4857 sayılı İş Kanunu’nun 2. maddesinin altıncı fıkrasında asıl işveren-alt işveren ilişkisi; “bir işverenden, işyerinde yürüttüğü mal veya hizmet üretimine ilişkin yardımcı işlerinde veya asıl işin bir bölümünde işletmenin ve işin gereği ile teknolojik sebeplerle uzmanlık gerektiren işlerde iş alan ve bu iş için görevlendirdiği işçilerini sadece bu işyerinde aldığı işte çalıştıran diğer işveren ile iş aldığı işveren arasında kurulan ilişki” olarak tanımlanmış; aynı maddenin yedinci fıkrasında “Asıl işverenin işçilerinin alt işveren tarafından işe alınarak çalıştırılmaya devam ettirilmesi suretiyle hakları kısıtlanamaz veya daha önce o işyerinde çalıştırılan kimse ile alt işveren ilişkisi kurulamaz. Aksi halde ve genel olarak asıl işveren alt işveren ilişkisinin muvazaalı işleme dayandığı kabul edilerek alt işverenin işçileri başlangıçtan itibaren asıl işverenin işçisi sayılarak işlem görürler. İşletmenin ve işin gereği ile teknolojik sebeplerle uzmanlık gerektiren işler dışında asıl iş bölünerek alt işverenlere verilemez” kuralına yer verilmiştir.
Asıl işveren-alt işveren ilişkisinin geçerli olarak kurulabilmesi için iki işverenin bulunması, mal veya hizmet üretimine ilişkin bir işin varlığı ve asıl işin bölünerek alt işverene verilmesi halinde “işletmenin ve işin gereği ile teknolojik sebeplerle uzmanlık gerektirme” unsurunun gerçekleşmiş olması gerekir. Bundan başka asıl işverenin işçilerinin alt işveren tarafından işe alınarak çalıştırılmaya devam ettirilmesi suretiyle haklarının kısıtlanması veya daha önce asıl işveren tarafından o iş yerinde çalıştırılan kimse ile alt işveren ilişkisi kurulması gibi muvazaa kriterlerinin bulunmaması icap eder. Aksi halde alt işveren işçisi başlangıçtan itibaren asıl işverenin işçisi sayılarak işlem görecektir.

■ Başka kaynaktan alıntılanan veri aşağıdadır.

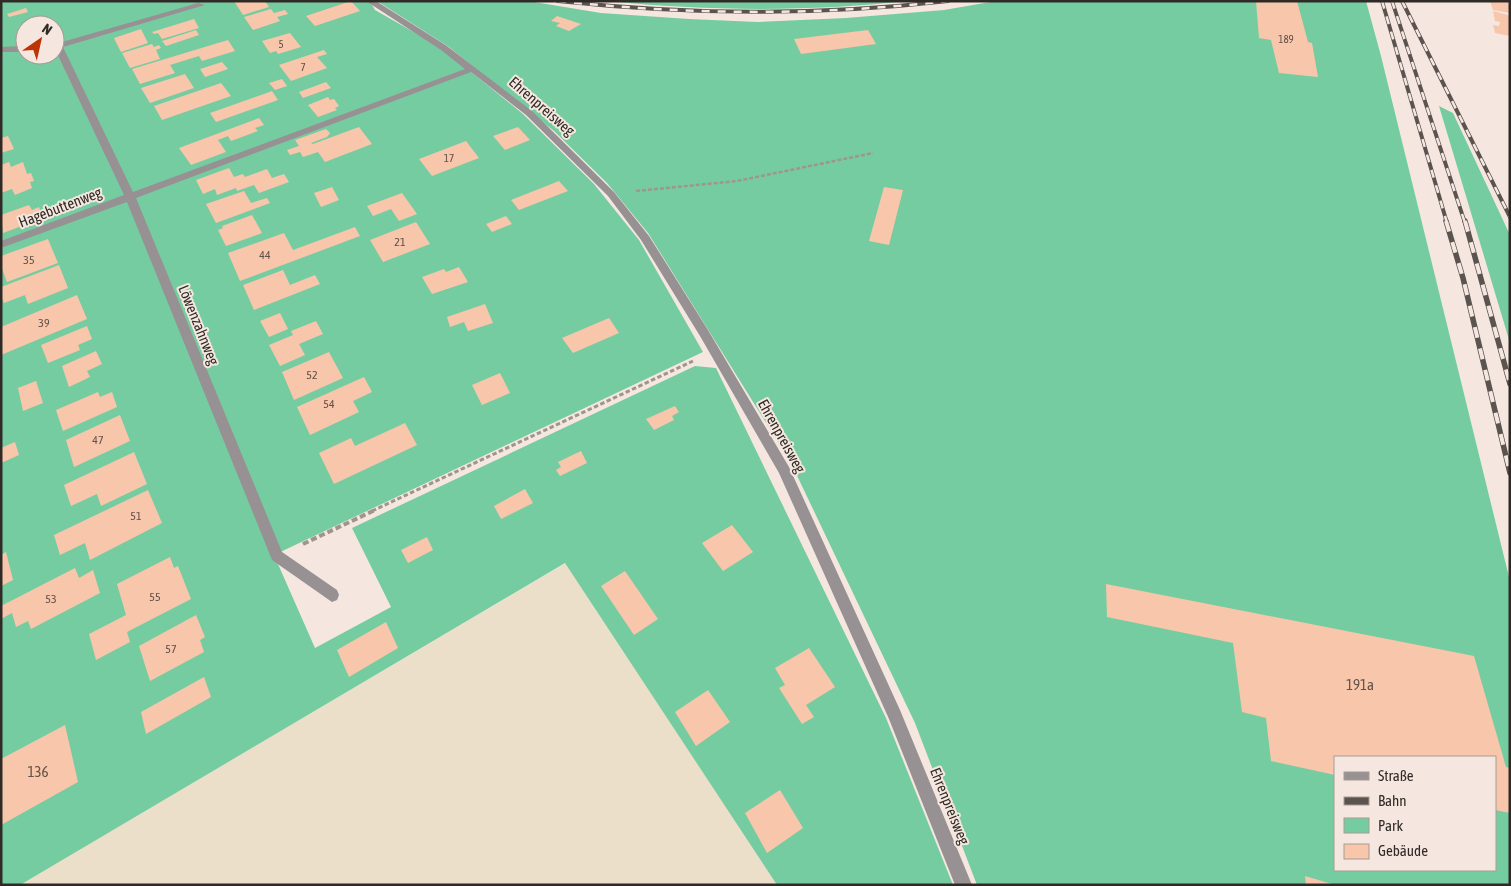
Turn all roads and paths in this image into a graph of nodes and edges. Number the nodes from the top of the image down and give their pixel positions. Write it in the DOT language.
graph roads {
  1 [pos="370,1"];
  2 [pos="201,5"];
  3 [pos="65,45"];
  4 [pos="15,49"];
  5 [pos="1,50"];
  6 [pos="65,63"];
  7 [pos="472,69"];
  8 [pos="874,152"];
  9 [pos="611,194"];
  10 [pos="130,197"];
  11 [pos="1,245"];
  12 [pos="715,352"];
  13 [pos="277,556"];
  14 [pos="332,595"];
  15 [pos="964,885"];
  1 -- 7 [label="street, Ehrenpreisweg"];
  2 -- 3 [label="street, Löwenzahnweg"];
  4 -- 5 [label="street"];
  6 -- 10 [label="street, Löwenzahnweg"];
  7 -- 9 [label="street, Ehrenpreisweg"];
  7 -- 10 [label="street"];
  8 -- 9 [label="path"];
  9 -- 12 [label="street, Ehrenpreisweg"];
  10 -- 11 [label="street, Hagebuttenweg"];
  10 -- 13 [label="street, Löwenzahnweg"];
  12 -- 13 [label="path"];
  12 -- 15 [label="street, Ehrenpreisweg"];
  13 -- 14 [label="street"];
}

Somut olayda, davacı davalılar nezdinde bilgisayar işinde danışman olarak çalışmıştır. Her ne kadar mahkemece davacının somut işi gereği davalılar arasındaki asıl işveren alt işveren ilişkisinin muvazaaya dayandığı sonucuna ulaşılarak davacının ... şirketine işe iadesine karar verilmişse de, davalılar arasındaki hizmet alım sözleşmesinde “ .. ve benzeri servis hizmetleri ”nin de belirtildiği nazara alındığında davalılar arasındaki alt işveren asıl işveren ilişkisinin geçerli olduğu ve muvazaalı olmadığı anlaşıldığından davacının ... şirketine işe iade edilmesi gerekirken yazılı şekilde karar verilmesi hatalı olmuştur.
Belirtilen sebeplerle, 4857 sayılı Kanun"un 20. maddesinin 3. fıkrası uyarınca, hükmün bozulmak suretiyle ortadan kaldırılması ve aşağıdaki gibi karar verilmesi gerekmiştir.

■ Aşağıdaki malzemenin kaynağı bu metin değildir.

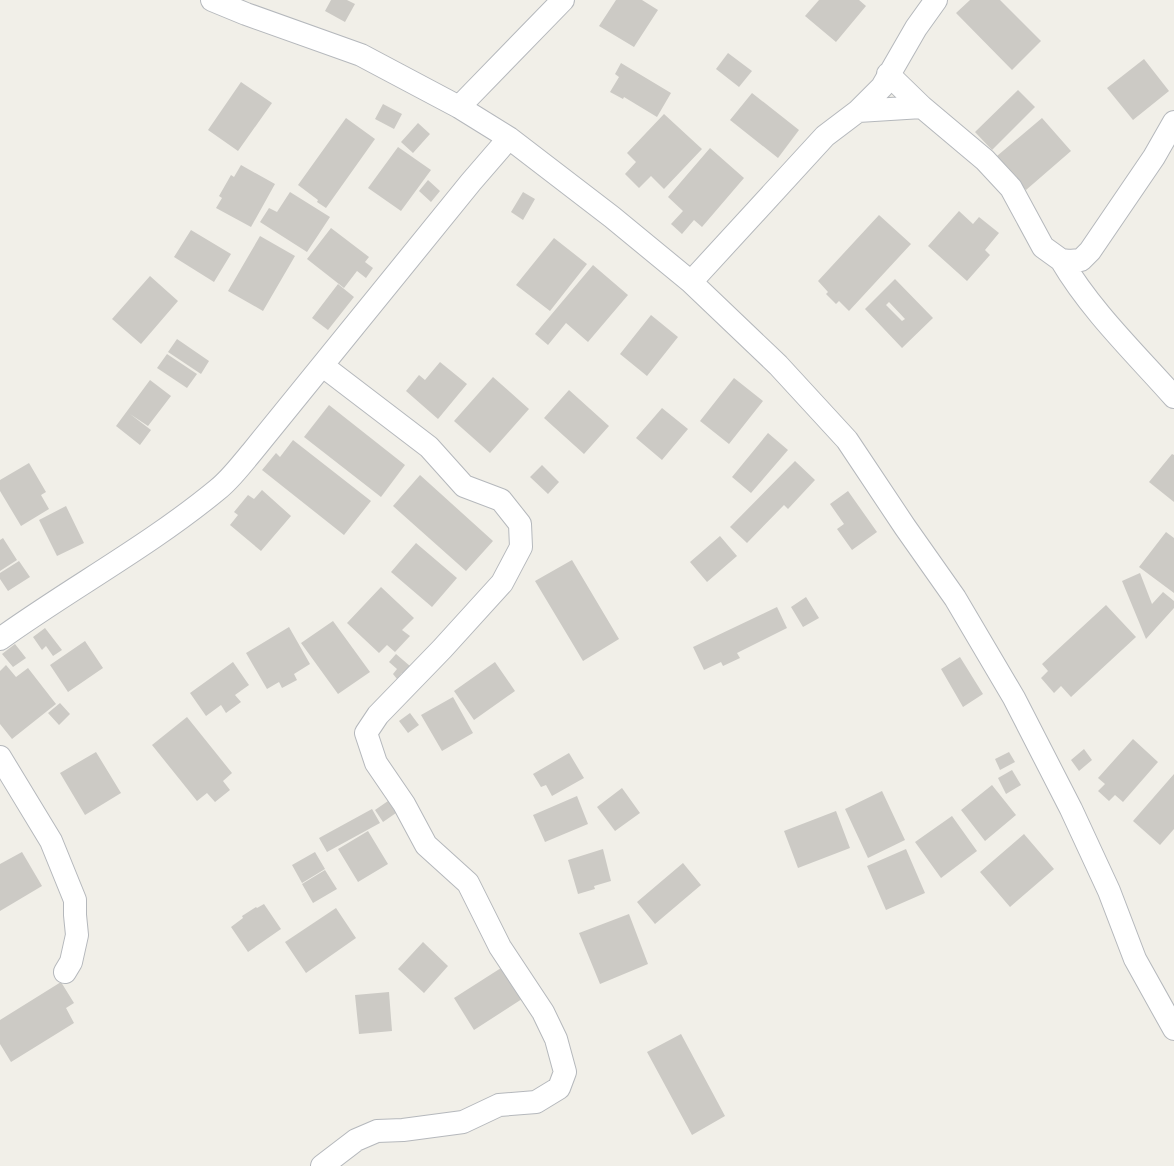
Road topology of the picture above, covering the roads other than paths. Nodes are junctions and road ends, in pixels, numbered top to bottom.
1 (212, 0) edge
2 (563, 0) edge
3 (936, 0) edge
4 (888, 74) junction
5 (459, 107) junction
6 (922, 107) junction
7 (858, 111) junction
8 (1174, 122) edge
9 (509, 138) junction
10 (1061, 260) junction
11 (690, 282) junction
12 (323, 366) junction
13 (1174, 397) edge
14 (0, 639) edge
15 (0, 757) edge
16 (65, 972) dead end
17 (1174, 1029) edge
18 (322, 1166) edge

1 - 5 street
2 - 5 street
3 - 4 street
4 - 6 street
4 - 7 street
5 - 9 street
6 - 7 street
6 - 10 street
7 - 11 street
8 - 10 street
9 - 11 street
9 - 12 street
10 - 13 street
11 - 17 street
12 - 14 street
12 - 18 street
15 - 16 street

HÜKÜM: Yukarıda açıklanan gerekçe ile;
1-Mahkemenin yukarıda tarih ve sayısı belirtilen kararının BOZULARAK ORTADAN KALDIRILMASINA,
2- İşveren tarafından gerçekleştirilen feshin GEÇERSİZLİĞİNE ve davacının .... Ltd. Şti."deki İŞE İADESİNE,
3-Davacının kanuni sürede işe başvurmasına rağmen, işverenin süresi içinde işe başlatmaması halinde davalılar tarafından müştereken ve müteselsilen ödenmesi gereken tazminat miktarının, fesih sebebi ve işçinin kıdemi dikkate alınarak dört aylık ücreti olarak BELİRLENMESİNE,
4-Davacının işe iade için işverene süresi içinde başvurması halinde hak kazanılacak olan ve kararın kesinleşmesine kadar doğmuş bulunan en çok dört aylık ücret ve diğer haklarının davalılardan müştereken ve müteselsilen alınarak davacıya ödenmesi gerektiğinin BELİRLENMESİNE,
5-Harç peşin alındığından başkaca harç alınmasına mahal olmadığına,
6-Davacı tarafından yapılan 1.103,65 yargılama giderinin davalılardan alınıp davacıya verilmesine, davalıların yaptığı yargılama giderinin üzerlerinde bırakılmasına,
7-Davacı vekille temsil edildiğinden, karar tarihinde yürürlükte olan tarifeye göre 1.800, 00 TL vekalet ücretinin davalılardan alınıp davacıya verilmesine,
8-Peşin alınan temyiz harcının istek halinde ilgiliye iadesine, kesin olarak 24.02.2016 tarihinde oybirliği ile karar verildi.